Unless your market is direct to end user, end user brand name recognition doesn't matter. In the case of AI, at least so far, the primarily income won't be from end-users directly, but rather via enterprise integrations into existing tools that already have end user market share (e.g. Microsoft Office, Microsoft Windows, VS Code, Notion, etc.)
Eh, all this talk of "moats" etc. feels weird when just a few years ago it seemed like everyone was complaining they'd rearranged their corporate structure to include a fully-owned profit-making subsidiary to attract investments, and all the loud voices seemed to think a cap of x100 return on investment was so large it was unlikely to be reached.
And then OpenAI tripped and fell over a magic money printing factory, and the complaints are now in the set ["it's just a stochastic parrot", "it's so good it's a professional threat to $category", "they've lobotomised it", "they don't have a moat", "they're too expensive"].
As the saying goes, "Prediction is very difficult, especially if it’s about the future!"
MSFT needs companies like OpenAI to give Azure credits to for their valuation to continue soaring. The deferred revenue on their balance sheet from the unspent Azure credits they give as investment are worth much more to their market cap than $80B.
I think the main move would be some type of true AGI that leads to a hard takeoff scenario, but it isn't clear we are close to that or not.
Basically something that is more than just another bump in the scorecard for GPT 5 over GPT 4. Otherwise it is still just a horse race between relatively interchangeable GPT engines.
There are no consequences for Microsoft. It owns a 49% stake in OpenAI, so the only action that OpenAI could take to hurt Microsoft would be to deliberately destroy its own value.
We should just automete these comments:
MS: Oh No! Embrace Extend Extinguish !
Google: Oh No! killedbygoogle !
Meta: Oh No! So much Ads !
Apple: Oh No! Evil App Store policy !
Uh, sorry, but this seems pretty consistent with trying to co-opt and kill open source AI competition:
> [EEE] describe its strategy for entering product categories involving widely used standards, extending those standards with proprietary capabilities, and then using those differences in order to strongly disadvantage its competitors.
> "The US tech giant will provide the 10-month-old Paris-based company with help in bringing its AI models to market.

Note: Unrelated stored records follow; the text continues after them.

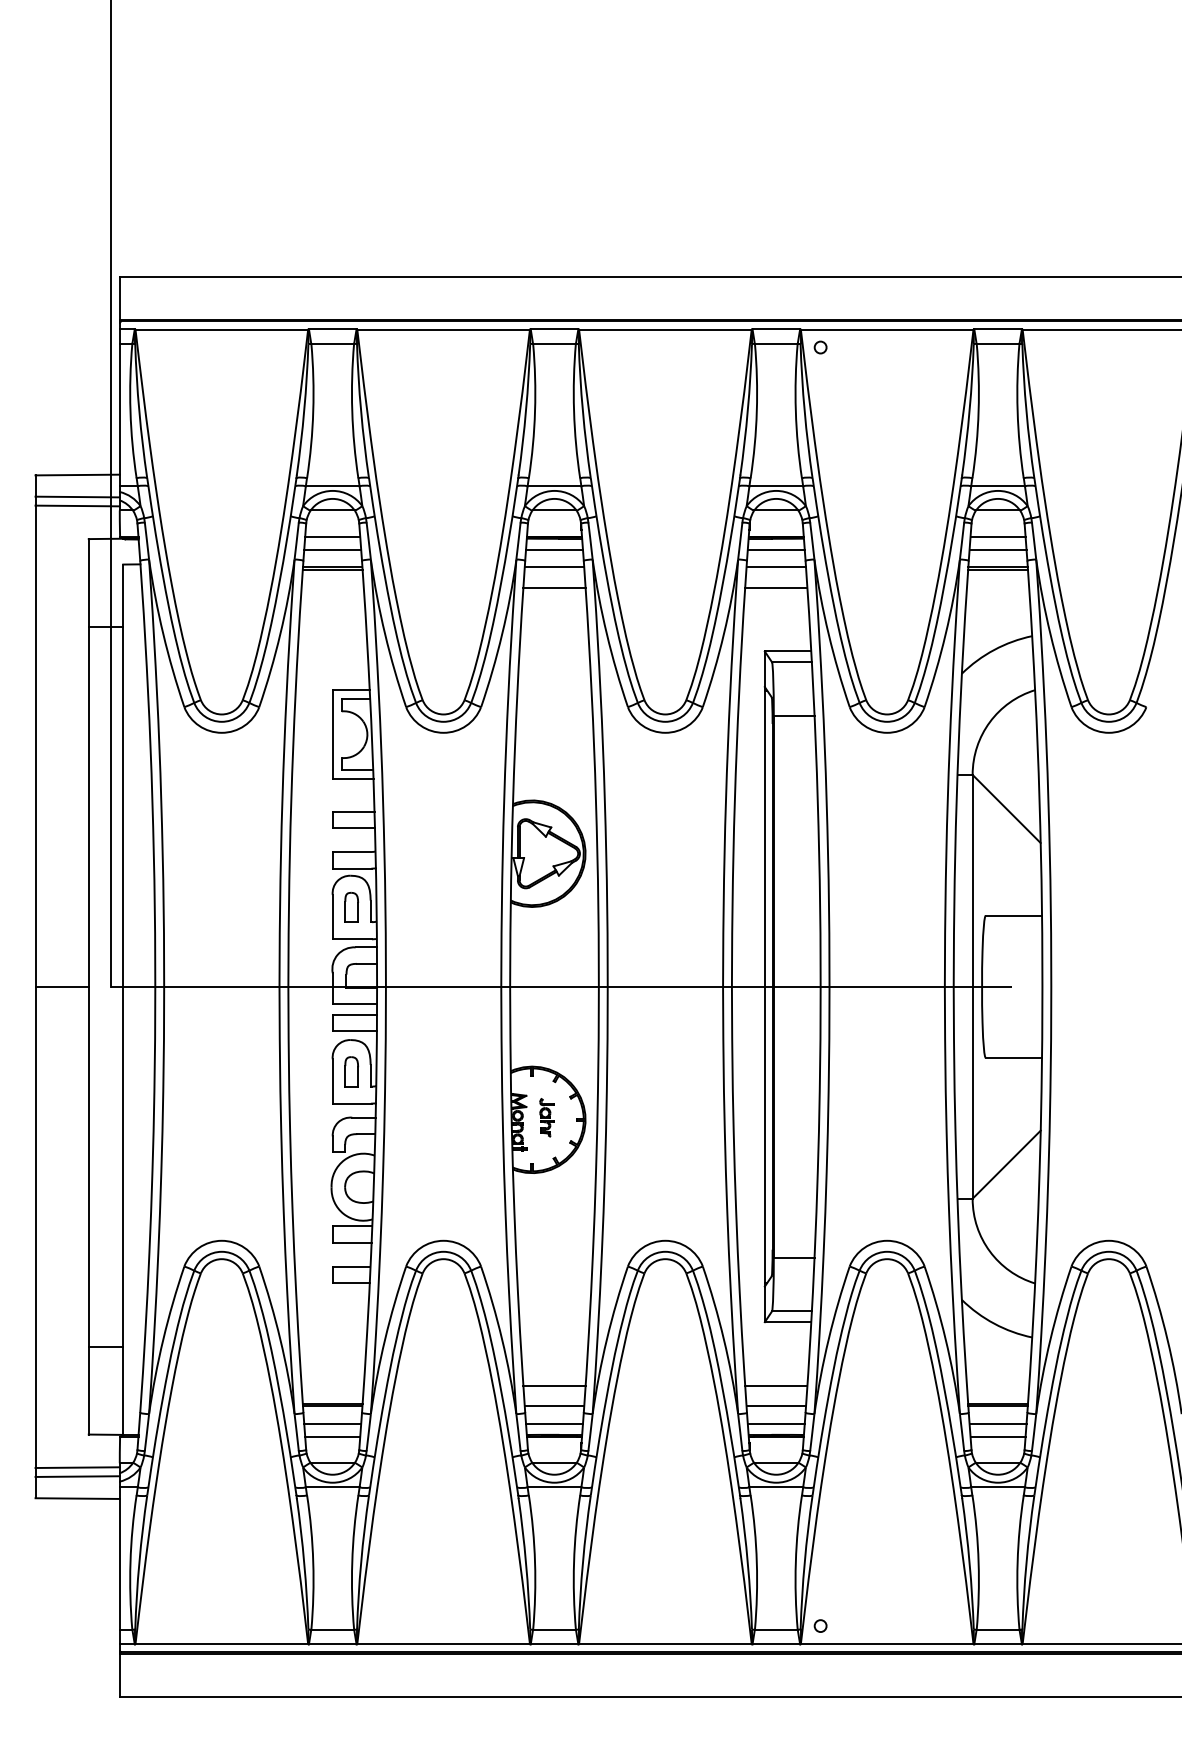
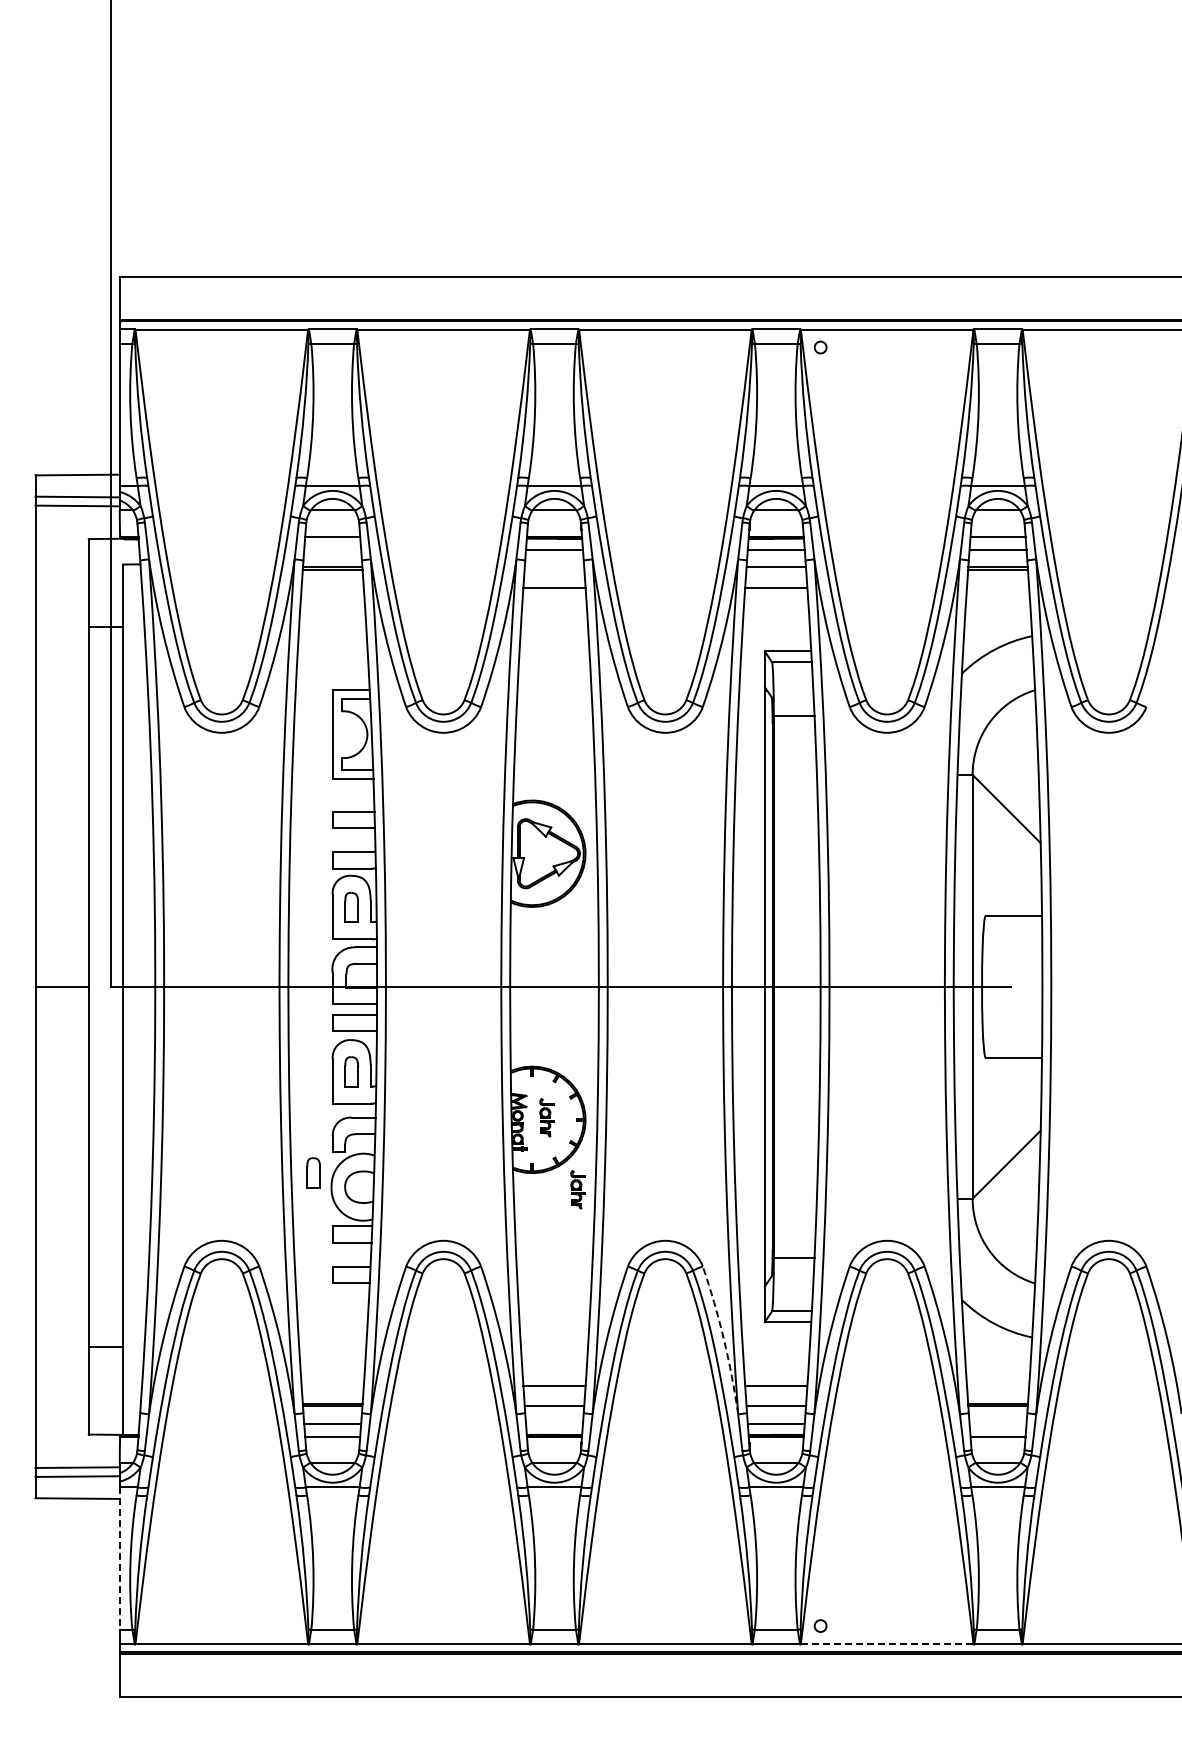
line at (332, 549): present -> none
line at (554, 567): present -> none
part at (313, 1172): none -> present
part at (577, 1189): none -> present
arc at (723, 1339): solid -> dashed
line at (554, 1423): present -> none
line at (997, 1423): present -> none
line at (119, 1559): solid -> dashed
line at (887, 1644): solid -> dashed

Microsoft will also take a minor stake in Mistral although the financial details have not been disclosed"
Where are the "widely used standards"? Where are the "extending the standards with proprietary capabilities"? Where is the "strongly disadvantaging competitors"?
Mistral is the most used and fine-tuned open source model by a mile, close to the standard for open models, they’ve locked them down into offering their models behind an API and in Azure. The Azure offering sets them up for be the most safe, GDPR compliant offering for enterprises in Europe, where Microsoft already has a huge reach and customer base, bolstered by Mistral being a homegrown brand.
You want both a backup for OpenAI as well as negotiating leverage if OpenAI gets too powerful and this achieves both.